***** Data for analysis

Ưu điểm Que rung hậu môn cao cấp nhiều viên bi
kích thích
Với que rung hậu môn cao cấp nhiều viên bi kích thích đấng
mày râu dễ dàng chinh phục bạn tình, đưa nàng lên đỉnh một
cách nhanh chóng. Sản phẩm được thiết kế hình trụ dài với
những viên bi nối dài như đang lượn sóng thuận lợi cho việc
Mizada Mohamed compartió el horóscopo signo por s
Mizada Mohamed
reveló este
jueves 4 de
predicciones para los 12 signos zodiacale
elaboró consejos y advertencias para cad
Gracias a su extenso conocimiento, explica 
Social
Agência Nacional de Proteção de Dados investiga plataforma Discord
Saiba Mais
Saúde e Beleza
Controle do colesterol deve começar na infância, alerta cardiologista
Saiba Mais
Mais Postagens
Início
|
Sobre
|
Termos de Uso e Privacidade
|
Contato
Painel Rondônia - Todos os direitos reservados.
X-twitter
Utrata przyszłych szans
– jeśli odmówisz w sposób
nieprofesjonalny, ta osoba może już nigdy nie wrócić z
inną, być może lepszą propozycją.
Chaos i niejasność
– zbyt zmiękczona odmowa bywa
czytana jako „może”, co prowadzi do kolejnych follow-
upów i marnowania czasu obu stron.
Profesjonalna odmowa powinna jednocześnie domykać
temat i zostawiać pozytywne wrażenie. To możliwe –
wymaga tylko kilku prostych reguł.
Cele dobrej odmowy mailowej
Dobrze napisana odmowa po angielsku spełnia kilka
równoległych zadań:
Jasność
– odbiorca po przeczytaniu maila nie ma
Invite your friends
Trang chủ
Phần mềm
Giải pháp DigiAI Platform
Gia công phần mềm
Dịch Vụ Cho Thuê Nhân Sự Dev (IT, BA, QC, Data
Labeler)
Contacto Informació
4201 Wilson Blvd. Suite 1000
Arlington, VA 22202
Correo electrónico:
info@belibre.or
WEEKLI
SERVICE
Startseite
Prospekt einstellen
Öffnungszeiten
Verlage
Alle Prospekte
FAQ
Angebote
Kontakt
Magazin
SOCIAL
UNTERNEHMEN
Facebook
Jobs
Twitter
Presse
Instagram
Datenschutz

**********

*Try it*
Write out exactly the lines from the line holding "Cele dobrej odmowy mailowej" through the last line of the data, and nothing besides those lines.

*Exercise result*
Cele dobrej odmowy mailowej
Dobrze napisana odmowa po angielsku spełnia kilka
równoległych zadań:
Jasność
– odbiorca po przeczytaniu maila nie ma
Invite your friends
Trang chủ
Phần mềm
Giải pháp DigiAI Platform
Gia công phần mềm
Dịch Vụ Cho Thuê Nhân Sự Dev (IT, BA, QC, Data
Labeler)
Contacto Informació
4201 Wilson Blvd. Suite 1000
Arlington, VA 22202
Correo electrónico:
info@belibre.or
WEEKLI
SERVICE
Startseite
Prospekt einstellen
Öffnungszeiten
Verlage
Alle Prospekte
FAQ
Angebote
Kontakt
Magazin
SOCIAL
UNTERNEHMEN
Facebook
Jobs
Twitter
Presse
Instagram
Datenschutz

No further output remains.